Rubber Market Set To Trade With Downside Bias Next Week Amid West Asia Tensions, Weak Demand
By Durratul Ain Ahmad Fuad
KUALA LUMPUR, July 11 (Bernama) -- The Kuala Lumpur rubber market is expected to trade cautiously with a downside bias next week amid escalating geopolitical tensions in West Asia, subdued demand and weather-related supply disruptions.
Industry expert Denis Low said the US-Iran ceasefire has broken down again, pushing crude oil prices higher, with prices touching US$78 per barrel.
As a result, he expects another round of market uncertainty until a new ceasefire is reached.
“The current geopolitical situation is also pushing certain commodity prices beyond expectations while curtailing some as well. The volatile oil and gas prices are serious issues which can affect businesses.

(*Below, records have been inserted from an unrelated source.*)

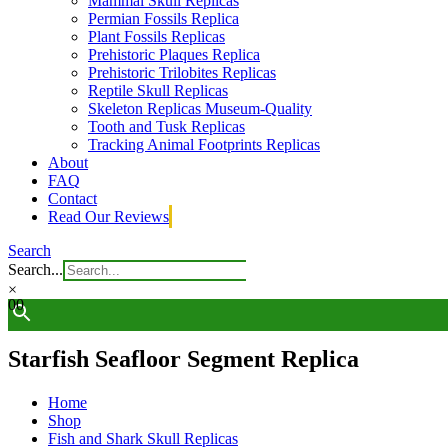
Mammal Skull Replicas
Permian Fossils Replica
Plant Fossils Replicas
Prehistoric Plaques Replica
Prehistoric Trilobites Replicas
Reptile Skull Replicas
Skeleton Replicas Museum-Quality
Tooth and Tusk Replicas
Tracking Animal Footprints Replicas
About
FAQ
Contact
Read Our Reviews
Search
Search...
×
0
0
Starfish Seafloor Segment Replica
Home
Shop
Fish and Shark Skull Replicas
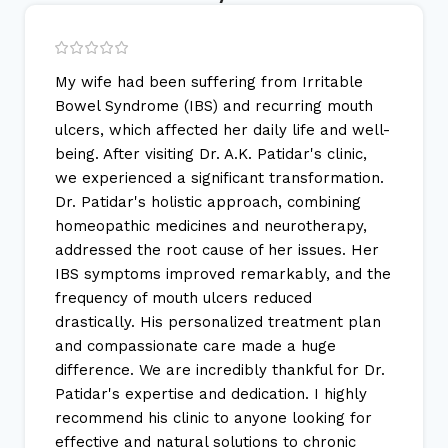
My wife had been suffering from Irritable
Bowel Syndrome (IBS) and recurring mouth
ulcers, which affected her daily life and well-
being. After visiting Dr. A.K. Patidar's clinic,
we experienced a significant transformation.
Dr. Patidar's holistic approach, combining
homeopathic medicines and neurotherapy,
addressed the root cause of her issues. Her
IBS symptoms improved remarkably, and the
frequency of mouth ulcers reduced
drastically. His personalized treatment plan
and compassionate care made a huge
difference. We are incredibly thankful for Dr.
Patidar's expertise and dedication. I highly
recommend his clinic to anyone looking for
effective and natural solutions to chronic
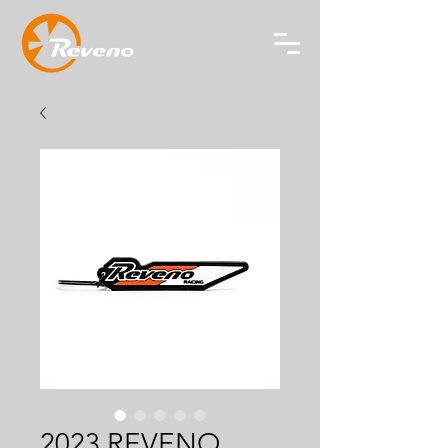
2023 REVENO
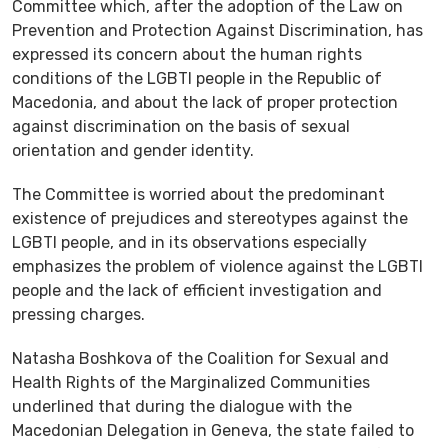
Committee which, after the adoption of the Law on
Prevention and Protection Against Discrimination, has
expressed its concern about the human rights
conditions of the LGBTI people in the Republic of
Macedonia, and about the lack of proper protection
against discrimination on the basis of sexual
orientation and gender identity.
The Committee is worried about the predominant
existence of prejudices and stereotypes against the
LGBTI people, and in its observations especially
emphasizes the problem of violence against the LGBTI
people and the lack of efficient investigation and
pressing charges.
Natasha Boshkova of the Coalition for Sexual and
Health Rights of the Marginalized Communities
underlined that during the dialogue with the
Macedonian Delegation in Geneva, the state failed to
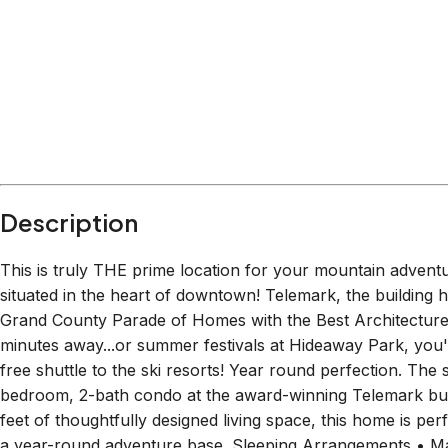
Description
This is truly THE prime location for your mountain advent
situated in the heart of downtown! Telemark, the building
Grand County Parade of Homes with the Best Architecture 
minutes away...or summer festivals at Hideaway Park, you'l
free shuttle to the ski resorts! Year round perfection. The 
bedroom, 2-bath condo at the award-winning Telemark bui
feet of thoughtfully designed living space, this home is per
a year-round adventure base. Sleeping Arrangements • Ma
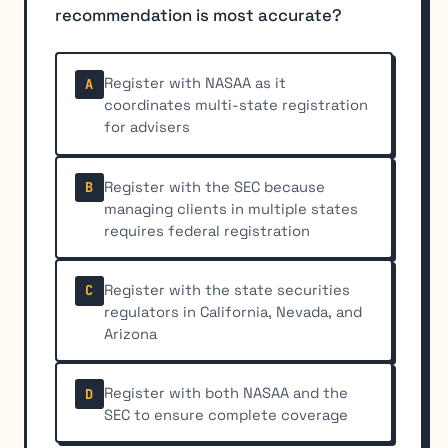
recommendation is most accurate?
Register with NASAA as it
A
coordinates multi-state registration
for advisers
Register with the SEC because
B
managing clients in multiple states
requires federal registration
Register with the state securities
C
regulators in California, Nevada, and
Arizona
Register with both NASAA and the
D
SEC to ensure complete coverage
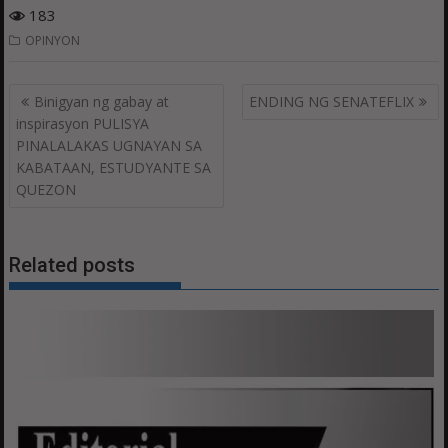
183
OPINYON
Post
Binigyan ng gabay at
ENDING NG SENATEFLIX
navigation
inspirasyon PULISYA
PINALALAKAS UGNAYAN SA
KABATAAN, ESTUDYANTE SA
QUEZON
Related posts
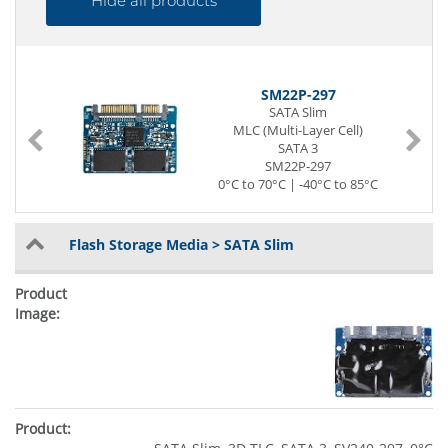
Hide all products
SM22P-297
SATA Slim
MLC (Multi-Layer Cell)
SATA 3
SM22P-297
0°C to 70°C | -40°C to 85°C
Flash Storage Media > SATA Slim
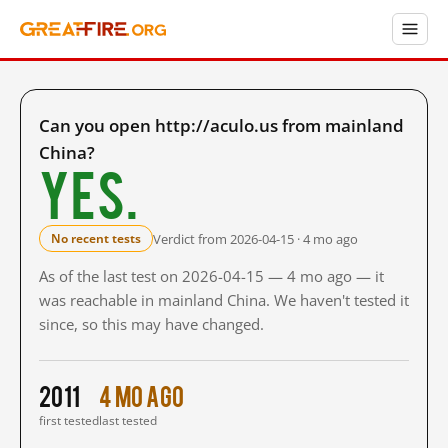
Can you open http://aculo.us from mainland
China?
Yes.
Verdict from 2026-04-15 · 4 mo ago
No recent tests
As of the last test on 2026-04-15 — 4 mo ago — it
was reachable in mainland China. We haven't tested it
since, so this may have changed.
2011
4 mo ago
first tested
last tested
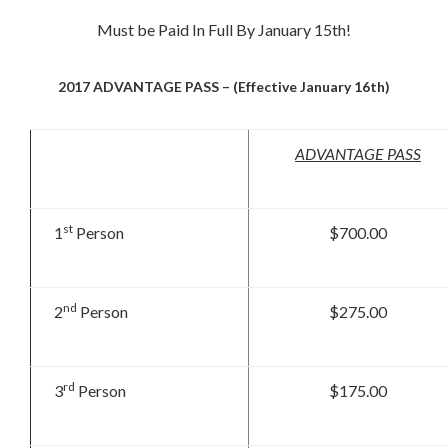
Must be Paid In Full By January 15th!
2017 ADVANTAGE PASS – (Effective January 16th)
ADVANTAGE PASS
st
1
Person
$700.00
nd
2
Person
$275.00
rd
3
Person
$175.00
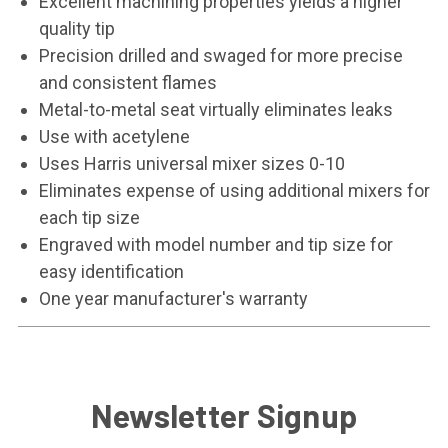
Excellent machining properties yields a higher
quality tip
Precision drilled and swaged for more precise
and consistent flames
Metal-to-metal seat virtually eliminates leaks
Use with acetylene
Uses Harris universal mixer sizes 0-10
Eliminates expense of using additional mixers for
each tip size
Engraved with model number and tip size for
easy identification
One year manufacturer's warranty
Newsletter Signup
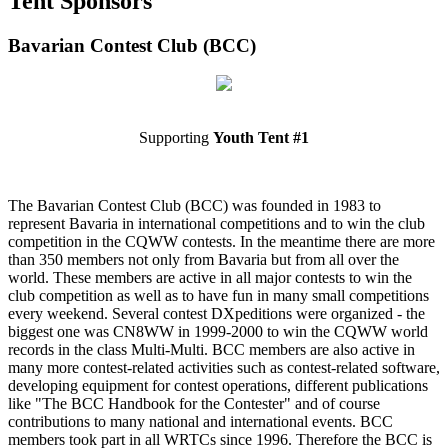
Tent Sponsors
Bavarian Contest Club (BCC)
Supporting
Youth Tent #1
The Bavarian Contest Club (BCC) was founded in 1983 to
represent Bavaria in international competitions and to win the club
competition in the CQWW contests. In the meantime there are more
than 350 members not only from Bavaria but from all over the
world. These members are active in all major contests to win the
club competition as well as to have fun in many small competitions
every weekend. Several contest DXpeditions were organized - the
biggest one was CN8WW in 1999-2000 to win the CQWW world
records in the class Multi-Multi. BCC members are also active in
many more contest-related activities such as contest-related software,
developing equipment for contest operations, different publications
like "The BCC Handbook for the Contester" and of course
contributions to many national and international events. BCC
members took part in all WRTCs since 1996. Therefore the BCC is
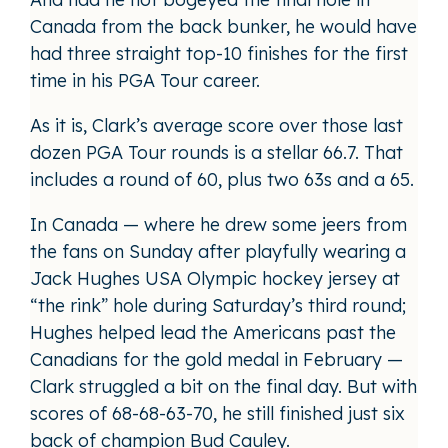
Canada from the back bunker, he would have
had three straight top-10 finishes for the first
time in his PGA Tour career.
As it is, Clark’s average score over those last
dozen PGA Tour rounds is a stellar 66.7. That
includes a round of 60, plus two 63s and a 65.
In Canada — where he drew some jeers from
the fans on Sunday after playfully wearing a
Jack Hughes USA Olympic hockey jersey at
“the rink” hole during Saturday’s third round;
Hughes helped lead the Americans past the
Canadians for the gold medal in February —
Clark struggled a bit on the final day. But with
scores of 68-68-63-70, he still finished just six
back of champion Bud Cauley.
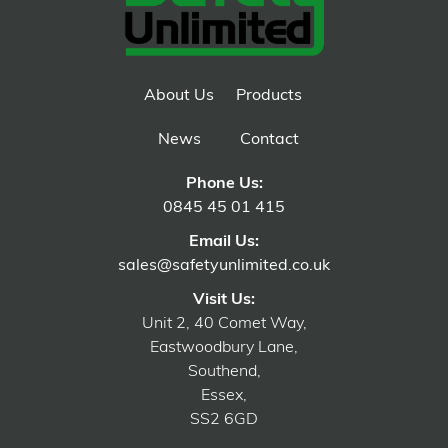
About Us
Products
News
Contact
Phone Us:
0845 45 01 415
Email Us:
sales@safetyunlimited.co.uk
Visit Us:
Unit 2, 40 Comet Way,
Eastwoodbury Lane,
Southend,
Essex,
SS2 6GD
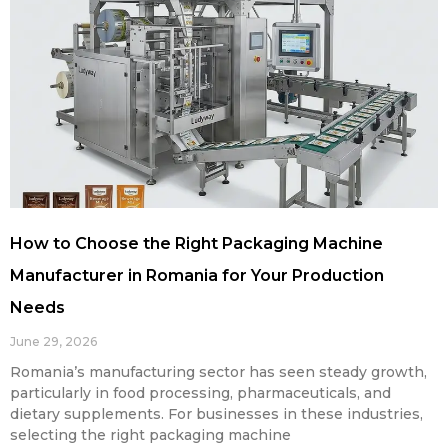
How to Choose the Right Packaging Machine
Manufacturer in Romania for Your Production
Needs
June 29, 2026
Romania’s manufacturing sector has seen steady growth,
particularly in food processing, pharmaceuticals, and
dietary supplements. For businesses in these industries,
selecting the right packaging machine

“At the same time, the runaway strength and weakness of the US dollar can be detrimental to the balance of payment,” he told Bernama.
Low pointed out that sporadic and uncanny weather conditions are expected in certain rubber-producing regions.
“With such unpredictable weather prevailing, rubber tapping is hampered to a certain extent, causing some farmers to switch to dry rubber instead of bulk rubber production. Despite this, demand remains steady, helping to balance out the shortages caused by the rain,” he said.
The Thai Meteorological Department has forecast that Typhoon Bavi is not expected to enter Thailand but will indirectly strengthen the monsoonal rains, bringing heavy to very heavy rainfall to the country’s southern, central and eastern regions.
In Malaysia, Low said the Meteorological Department has forecast thunderstorms, heavy rain and strong winds in six states and the Federal Territory of Labuan next week.
Meanwhile, the Malaysian Rubber Glove Manufacturers Association (MARGMA) said the rubber market's performance next week is projected to be supported by stronger producer prices in China and constrained supply in key natural rubber-producing nations, notably Thailand, following forecasts of heavy rainfall.
“However, gains may be capped as both the International Monetary Fund and the Asian Development Bank have downgraded global economic growth forecasts due to persistent West Asia tensions and trade fragmentation.
“Additionally, oil prices will continue to be impacted by fresh US-Iran strikes, which will likely limit any upward price momentum,” said the association.